Today, Corky is still in the process of recovery. He receives many different types of physical therapy to help the healing process. Everything from acupuncture to laser therapy. So how much is all this surgery and therapy costing? I'm sure a lot, but luckily CATS Cradle is not the only one footing the bill. Generous people from almost EVERY U.S. state have been touched by Corky's story and are making donations to help the little guy!
What's in the future for Corky?
If all pans out well for Corky, Venske would like him to become a therapy cat. He believes he would relate really well to children who may going through surgery or have a disability or deformity of their own they must overcome.
"Our hope is to have him certified as a therapy pet and take him to visit children recovering from surgeries or disabilities so they can see that with determination and drive you can overcome anything."
I think if Corky was able to captivate the heart of that vet tech who saved him and so many more people all over the U.S., he may have a knack for touching the hearts of children that are going through difficult times. Here's to Corky, may he recover and help those in need!
In the mean time, it's wonderful to be able to follow Corky's story on facebook and see that Corky has been adopted and is very happy in his home. :)
April 8, 2012: "Corky and his Rehabilitation team"
June 8, 2012: "Look at Corky GOOOO!"
July 9, 2012: "Look who I found on the couch this morning...."

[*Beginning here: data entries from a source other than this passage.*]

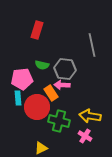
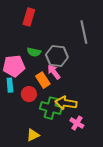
pink arrow: (62, 85) -> (54, 72), turned 49
red circle: (37, 107) -> (29, 94), size x0.6
yellow arrow: (90, 116) -> (66, 103), moved

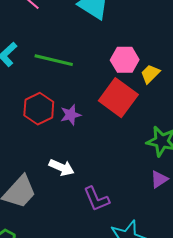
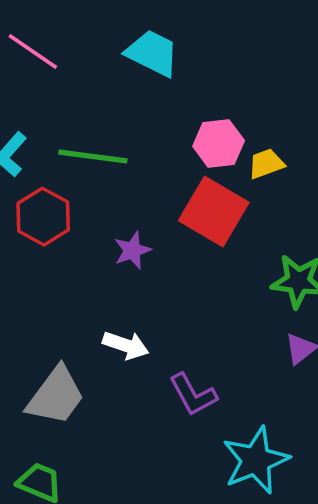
yellow trapezoid: (150, 74) -> (266, 164), turned 30
red hexagon: (39, 109) -> (43, 217), moved

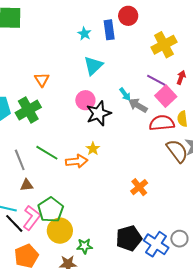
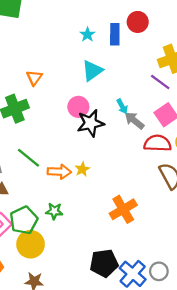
purple line: (156, 80) -> (160, 82), moved
yellow star: (93, 149) -> (82, 169), moved
orange cross: (139, 187) -> (123, 209), size x1.4
green star: (85, 246) -> (54, 211), moved

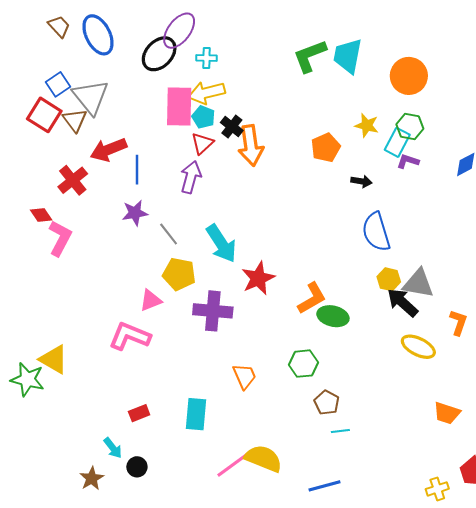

January 10, 2013: "Mommy and I were snuggling this afternoon. As I cuddled in her lap she asked me if I was aware of how many lives I have touched. I told her I did not understand, I am just a cat, why would people be moved by me? With tears welling up in her eyes she gently kissed my face and told me I was very special, that I had impacted more lives than I would every know. Have I touched your life in some way? Would you care to tell me how?"
July 4, 2013: "Daddy and Corky love watching tv together in Corkys room."
August 10, 2013: "Corky: Umm MOM....wake UP, it's my BIRFDAY, reMEMber??? Mom: Of course I remember Corky, Happy 2nd Birthday Darling."
September 14, 2013: "Corky is in the hospital again for the second time in three months. He had to be anaesthetise him again to put the catheter in and they will flush him out again. Dr. Alecia said I caught it early again, but now it is clear that he needs to go on prescription canned food forever.The good news is Corky gets to come home today, he is on a strict canned food diet, and will eat only canned food from now on. The crystals have all been flushed out and he will be released with two more days of pain meds and another course of antibiotics. We just have to wait for his IV to be pulled and he is good to go YAY!!!"
December 18, 2013: "Looking thru my phone and found this photo of Corky and Gwinner taken while we were fostering Gwinner. He really did love every one of our fur babies and Corky was a great father figure to him."
January 20, 2014: "Mommy is changing sheets so I'm helping by holding them down for her."